## Les entrées
----------------------------------------
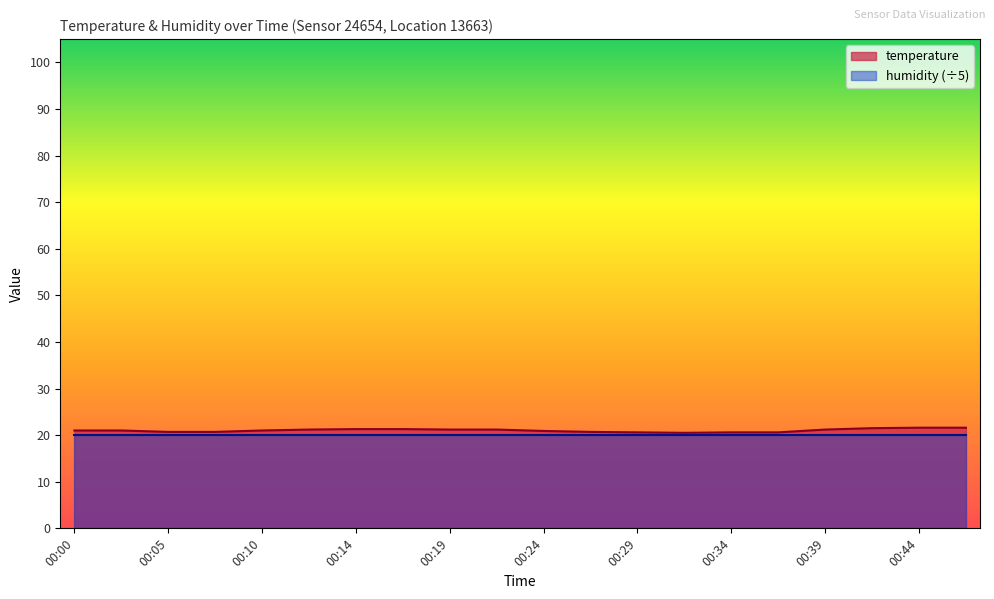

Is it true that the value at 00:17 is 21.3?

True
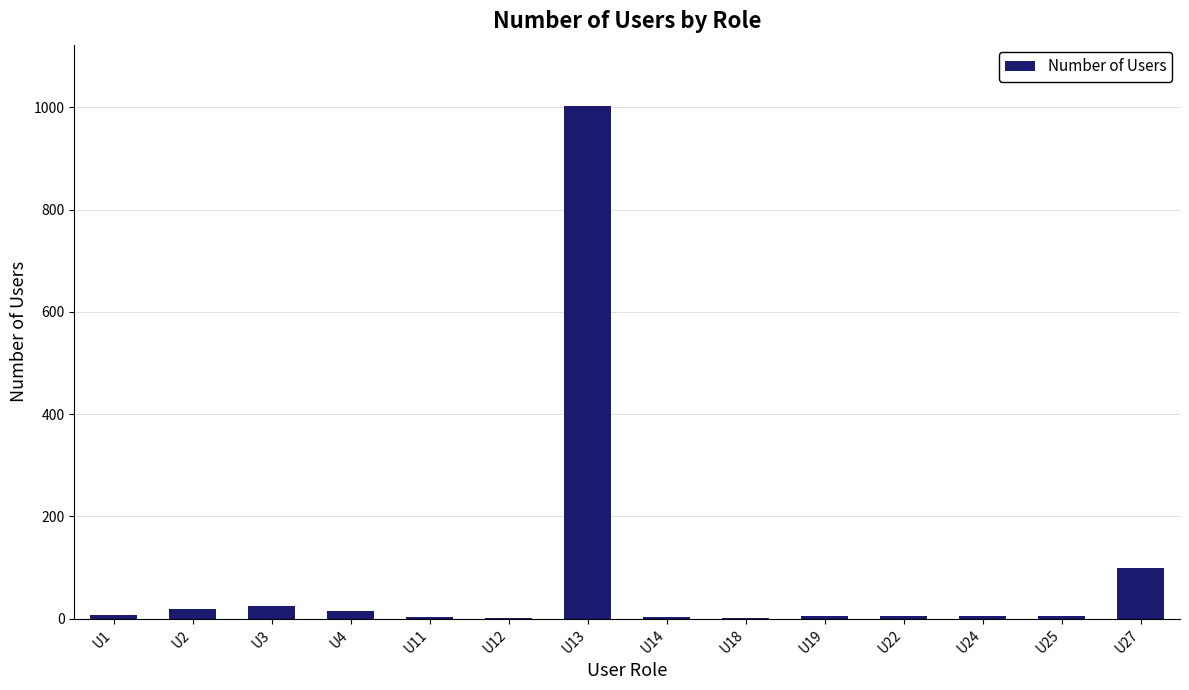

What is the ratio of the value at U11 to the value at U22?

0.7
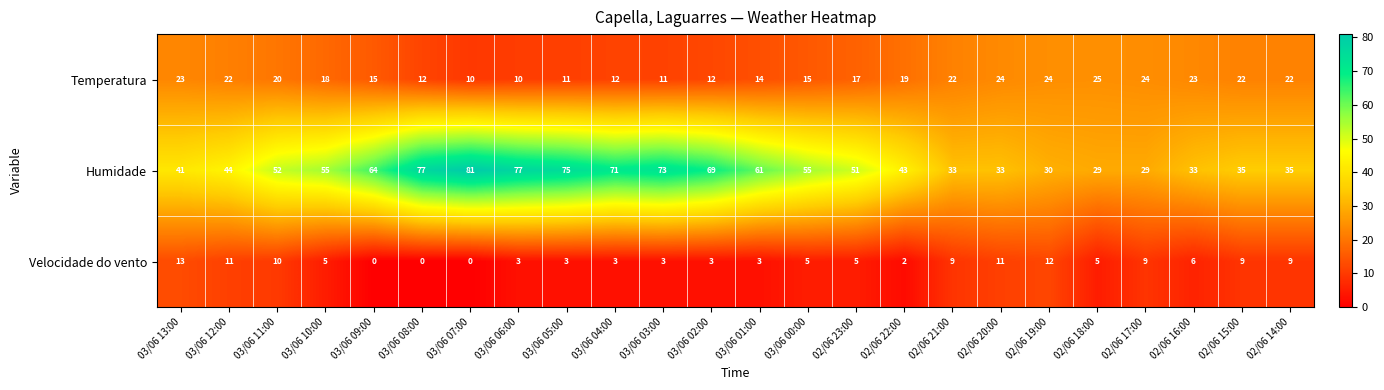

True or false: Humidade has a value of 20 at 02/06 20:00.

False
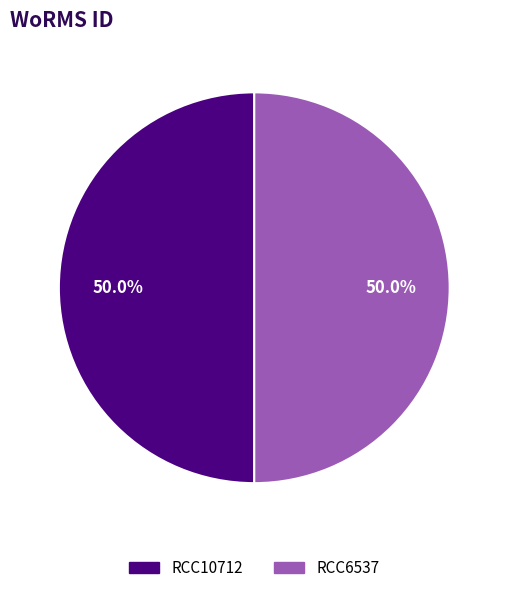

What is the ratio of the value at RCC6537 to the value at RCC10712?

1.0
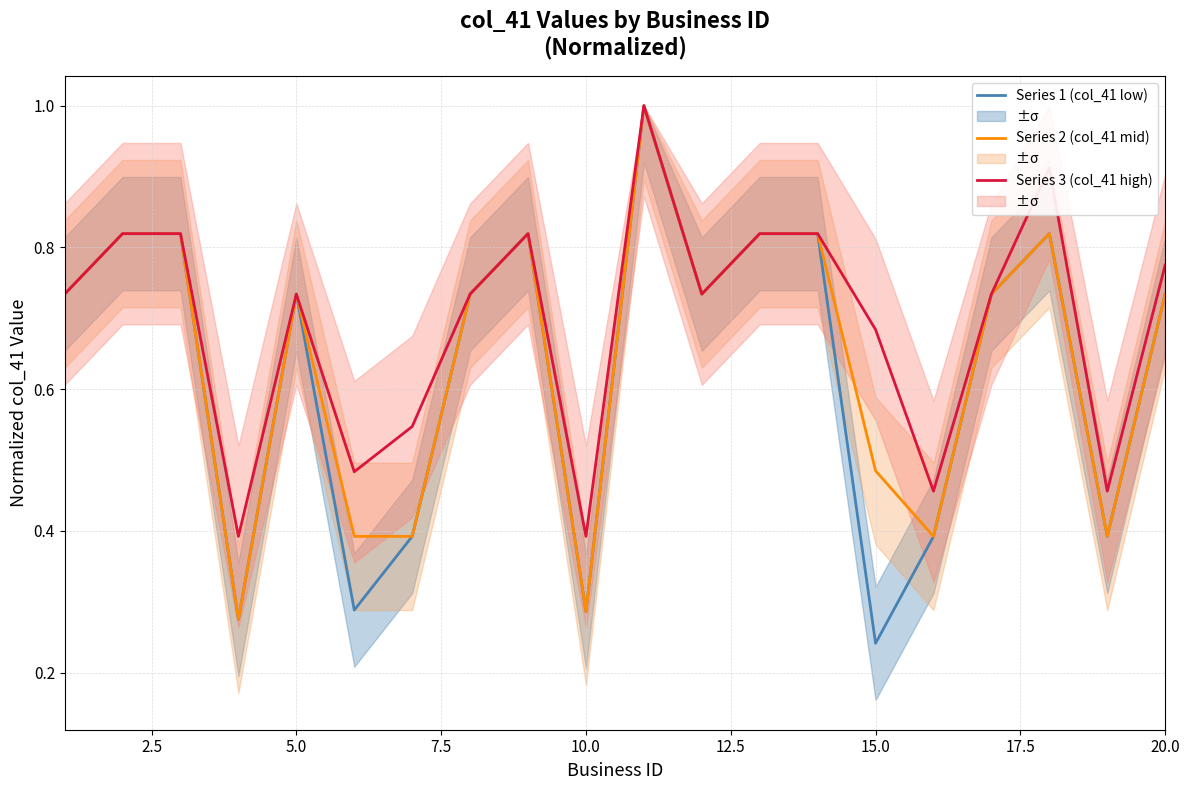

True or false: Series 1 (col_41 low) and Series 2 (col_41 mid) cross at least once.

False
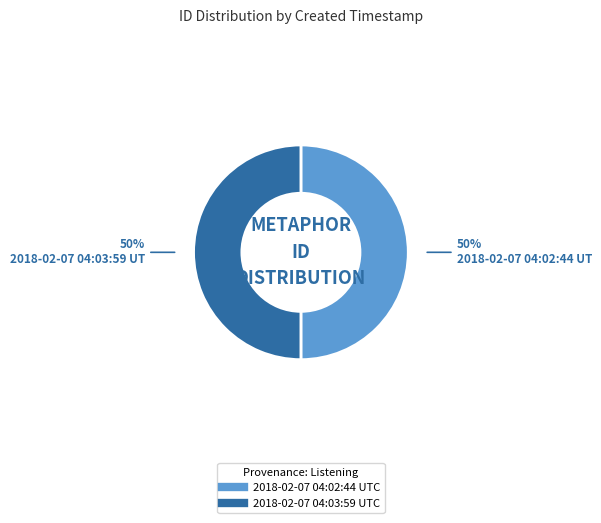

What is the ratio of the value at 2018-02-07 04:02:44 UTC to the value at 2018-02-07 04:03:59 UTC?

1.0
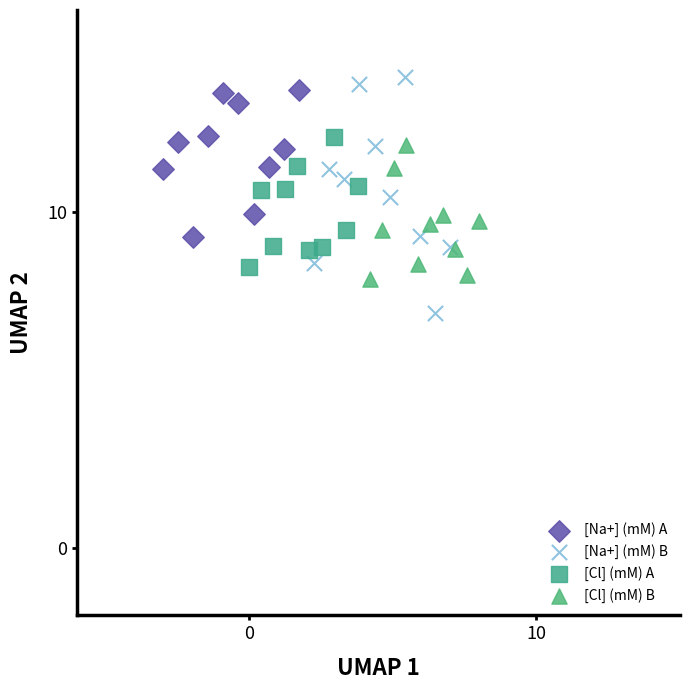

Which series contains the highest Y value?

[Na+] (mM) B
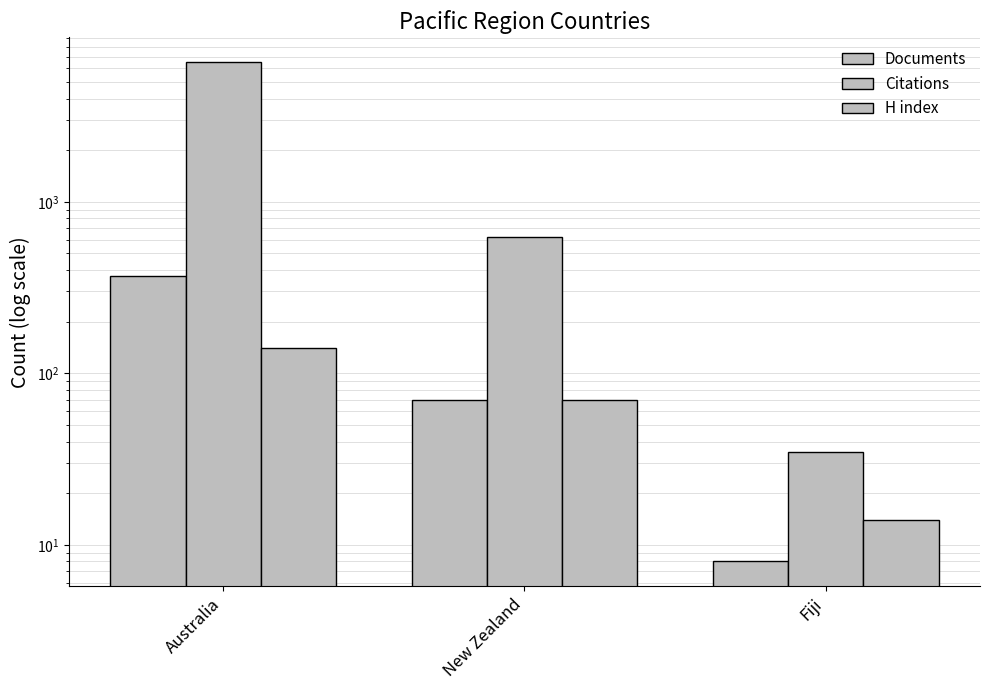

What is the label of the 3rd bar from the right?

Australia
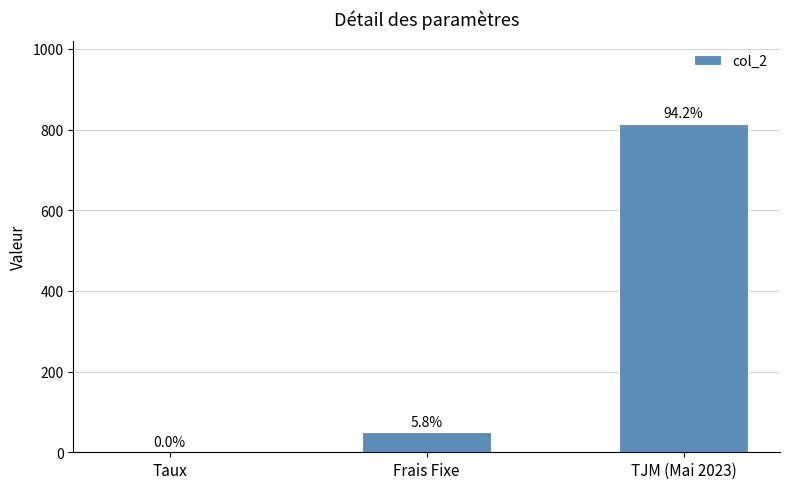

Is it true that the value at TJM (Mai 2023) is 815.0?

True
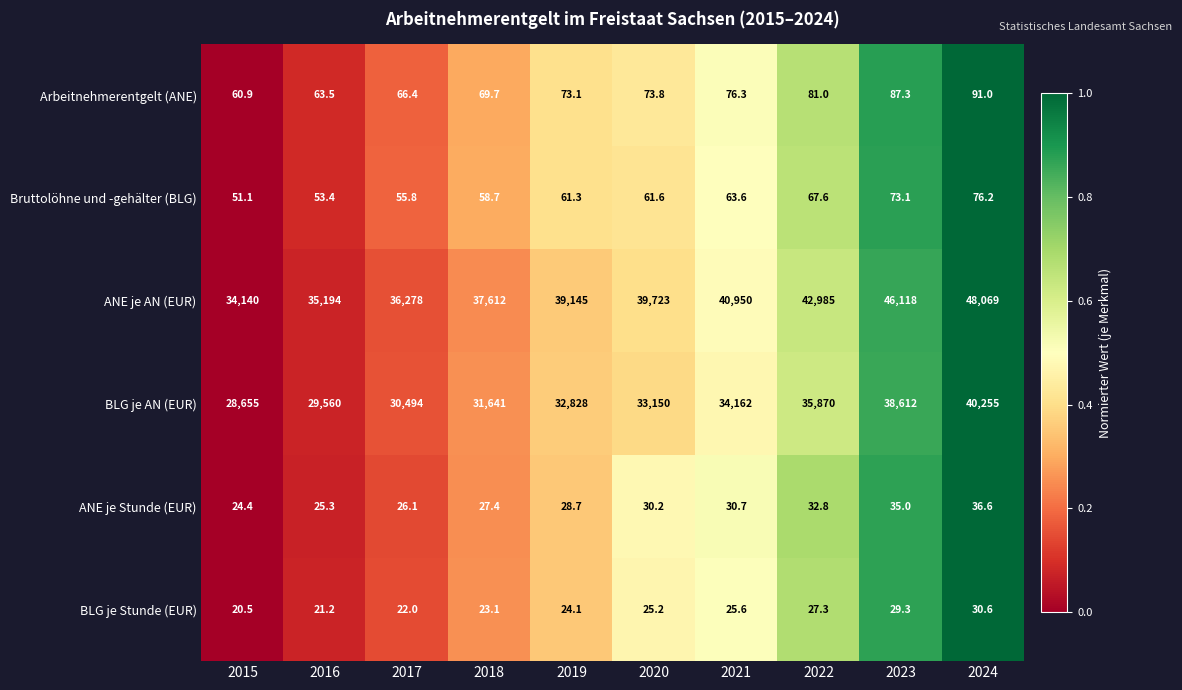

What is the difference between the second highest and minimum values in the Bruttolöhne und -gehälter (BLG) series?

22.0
----------------------------------------
Recopiez l'ensemble des entrées ci-dessus en remplaçant « ratio » par « quotient » partout, sans modifier quoi que ce soit d'autre. N'incluez pas les images dans la réponse.

Is it true that the value at 00:17 is 21.3?

True

What is the quotient of the value at U11 to the value at U22?

0.7

True or false: Humidade has a value of 20 at 02/06 20:00.

False

What is the quotient of the value at RCC6537 to the value at RCC10712?

1.0

True or false: Series 1 (col_41 low) and Series 2 (col_41 mid) cross at least once.

False

What is the quotient of the value at 2018-02-07 04:02:44 UTC to the value at 2018-02-07 04:03:59 UTC?

1.0

Which series contains the highest Y value?

[Na+] (mM) B

What is the label of the 3rd bar from the right?

Australia

Is it true that the value at TJM (Mai 2023) is 815.0?

True

What is the difference between the second highest and minimum values in the Bruttolöhne und -gehälter (BLG) series?

22.0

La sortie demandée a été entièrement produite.